Wilhelm was in awe of his father, whose status as a hero of the wars of unification was largely responsible for the young Wilhelm's attitude, as were the circumstances in which he was raised; close emotional contact between father and son was not encouraged. Later, as he came into contact with the Crown Prince's political opponents, Wilhelm came to adopt more ambivalent feelings toward his father, perceiving the influence of Wilhelm's mother over a figure who should have been possessed of masculine independence and strength. Wilhelm also idolised his grandfather, Wilhelm I, and he was instrumental in later attempts to foster a cult of the first German Emperor as "Wilhelm the Great". However, he had a distant relationship with his mother.
Wilhelm resisted attempts by his parents, especially his mother, to educate him in a spirit of British liberalism. Instead, he agreed with his tutors' support of autocratic rule, and gradually became thoroughly 'Prussianized' under their influence. He thus became alienated from his parents, suspecting them of putting Britain's interests first. The German Emperor, Wilhelm I, watched as his grandson, guided principally by the Crown Princess Victoria, grew to manhood. When Wilhelm was nearing 21, the Emperor decided it was time his grandson should begin the military phase of his preparation for the throne. He was assigned as a lieutenant to the First Regiment of Foot Guards, stationed at Potsdam. "In the Guards," Wilhelm said, "I really found my family, my friends, my interests—everything of which I had up to that time had to do without." As a boy and a student, his manner had been polite and agreeable; as an officer, he began to strut and speak brusquely in the tone he deemed appropriate for a Prussian officer.
When Wilhelm was in his early twenties, Chancellor Otto von Bismarck tried to separate him from his parents, who opposed Bismarck and his policies, with some success. Bismarck planned to use the young prince as a weapon against his parents in order to retain his own political dominance. Wilhelm thus developed a dysfunctional relationship with his parents, but especially with his English mother. In an outburst in April 1889, Wilhelm angrily implied that "an English doctor killed my father, and an English doctor crippled my arm—which is the fault of my mother", who allowed no German physicians to attend to herself or her immediate family.
As a young man, Wilhelm fell in love with one of his maternal first cousins, Princess Elisabeth of Hesse-Darmstadt. She turned him down, and in time, married into the Russian imperial family. In 1880 Wilhelm became engaged to Princess Augusta Victoria of Schleswig-Holstein, known as "Dona". The couple married on 27 February 1881, and their marriage lasted 40 years until her death in 1921. Between 1882 and 1892, Augusta bore Wilhelm seven children, six sons and a daughter.

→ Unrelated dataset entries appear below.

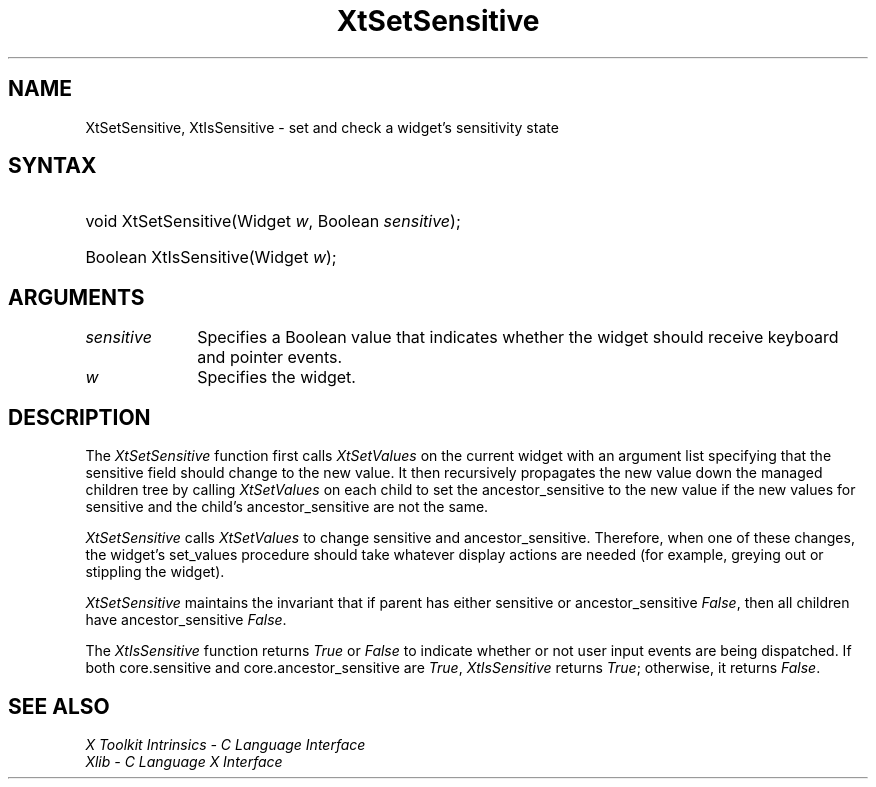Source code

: .\" Copyright 1993 X Consortium
.\"
.\" Permission is hereby granted, free of charge, to any person obtaining
.\" a copy of this software and associated documentation files (the
.\" "Software"), to deal in the Software without restriction, including
.\" without limitation the rights to use, copy, modify, merge, publish,
.\" distribute, sublicense, and/or sell copies of the Software, and to
.\" permit persons to whom the Software is furnished to do so, subject to
.\" the following conditions:
.\"
.\" The above copyright notice and this permission notice shall be
.\" included in all copies or substantial portions of the Software.
.\"
.\" THE SOFTWARE IS PROVIDED "AS IS", WITHOUT WARRANTY OF ANY KIND,
.\" EXPRESS OR IMPLIED, INCLUDING BUT NOT LIMITED TO THE WARRANTIES OF
.\" MERCHANTABILITY, FITNESS FOR A PARTICULAR PURPOSE AND NONINFRINGEMENT.
.\" IN NO EVENT SHALL THE X CONSORTIUM BE LIABLE FOR ANY CLAIM, DAMAGES OR
.\" OTHER LIABILITY, WHETHER IN AN ACTION OF CONTRACT, TORT OR OTHERWISE,
.\" ARISING FROM, OUT OF OR IN CONNECTION WITH THE SOFTWARE OR THE USE OR
.\" OTHER DEALINGS IN THE SOFTWARE.
.\"
.\" Except as contained in this notice, the name of the X Consortium shall
.\" not be used in advertising or otherwise to promote the sale, use or
.\" other dealings in this Software without prior written authorization
.\" from the X Consortium.
.\"
.\" $XFree86: xc/doc/man/Xt/XtSetSens.man,v 1.5 2006/01/09 14:56:23 dawes Exp $
.\"
.ds tk X Toolkit
.ds xT X Toolkit Intrinsics \- C Language Interface
.ds xI Intrinsics
.ds xW X Toolkit Athena Widgets \- C Language Interface
.ds xL Xlib \- C Language X Interface
.ds xC Inter-Client Communication Conventions Manual
.ds Rn 3
.ds Vn 2.2
.hw XtSet-Sensitive XtIs-Sensitive wid-get
.na
.de Ds
.nf
.\\$1D \\$2 \\$1
.ft 1
.ps \\n(PS
.\".if \\n(VS>=40 .vs \\n(VSu
.\".if \\n(VS<=39 .vs \\n(VSp
..
.de De
.ce 0
.if \\n(BD .DF
.nr BD 0
.in \\n(OIu
.if \\n(TM .ls 2
.sp \\n(DDu
.fi
..
.de FD
.LP
.KS
.TA .5i 3i
.ta .5i 3i
.nf
..
.de FN
.fi
.KE
.LP
..
.de IN		\" send an index entry to the stderr
..
.de C{
.KS
.nf
.D
.\"
.\"	choose appropriate monospace font
.\"	the imagen conditional, 480,
.\"	may be changed to L if LB is too
.\"	heavy for your eyes...
.\"
.ie "\\*(.T"480" .ft L
.el .ie "\\*(.T"300" .ft L
.el .ie "\\*(.T"202" .ft PO
.el .ie "\\*(.T"aps" .ft CW
.el .ft R
.ps \\n(PS
.ie \\n(VS>40 .vs \\n(VSu
.el .vs \\n(VSp
..
.de C}
.DE
.R
..
.de Pn
.ie t \\$1\fB\^\\$2\^\fR\\$3
.el \\$1\fI\^\\$2\^\fP\\$3
..
.de ZN
.ie t \fB\^\\$1\^\fR\\$2
.el \fI\^\\$1\^\fP\\$2
..
.de NT
.ne 7
.ds NO Note
.if \\n(.$>$1 .if !'\\$2'C' .ds NO \\$2
.if \\n(.$ .if !'\\$1'C' .ds NO \\$1
.ie n .sp
.el .sp 10p
.TB
.ce
\\*(NO
.ie n .sp
.el .sp 5p
.if '\\$1'C' .ce 99
.if '\\$2'C' .ce 99
.in +5n
.ll -5n
.R
..
.		\" Note End -- doug kraft 3/85
.de NE
.ce 0
.in -5n
.ll +5n
.ie n .sp
.el .sp 10p
..
.ny0
.TH XtSetSensitive 3Xt __vendorversion__ "XT FUNCTIONS"
.SH NAME
XtSetSensitive, XtIsSensitive \- set and check a widget's sensitivity state
.SH SYNTAX
.HP
void XtSetSensitive(Widget \fIw\fP, Boolean \fIsensitive\fP); 
.HP
Boolean XtIsSensitive(Widget \fIw\fP); 
.SH ARGUMENTS
.IP \fIsensitive\fP 1i
Specifies a Boolean value that indicates whether the widget should receive 
keyboard and pointer events.
.IP \fIw\fP 1i
Specifies the widget.
.SH DESCRIPTION
The
.ZN XtSetSensitive
function first calls
.ZN XtSetValues
on the current widget with an argument list specifying that the
sensitive field should change to the new value.
It then recursively propagates the new value
down the managed children tree by calling
.ZN XtSetValues
on each child to set the ancestor_sensitive to the new value if the new
values for sensitive and the child's ancestor_sensitive are not the same.
.LP
.ZN XtSetSensitive
calls
.ZN XtSetValues
to change sensitive and ancestor_sensitive.
Therefore, when one of these changes,
the widget's set_values procedure should
take whatever display actions are needed
(for example, greying out or stippling the widget).
.LP
.ZN XtSetSensitive
maintains the invariant that if parent has either sensitive 
or ancestor_sensitive 
.ZN False ,
then all children have ancestor_sensitive 
.ZN False .
.LP
The
.ZN XtIsSensitive
function returns 
.ZN True 
or 
.ZN False 
to indicate whether or not user input events are being dispatched.
If both core.sensitive and core.ancestor_sensitive are 
.ZN True ,
.ZN XtIsSensitive
returns 
.ZN True ;
otherwise, it returns 
.ZN False .
.SH "SEE ALSO"
.br
\fI\*(xT\fP
.br
\fI\*(xL\fP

Beginning in 1884, Bismarck began advocating that Kaiser Wilhelm send his grandson on diplomatic missions, a privilege denied to the Crown Prince. That year, Prince Wilhelm was sent to the court of Tsar Alexander III of Russia in St. Petersburg to attend the coming-of-age ceremony of the 16-year-old Tsarevich Nicholas. Wilhelm's behaviour did little to ingratiate himself to the tsar. Two years later, Kaiser Wilhelm I took Prince Wilhelm on a trip to meet with Emperor Franz Joseph I of Austria-Hungary. In 1886, also, thanks to Herbert von Bismarck, the son of the Chancellor, Prince Wilhelm began to be trained twice a week at the Foreign Ministry.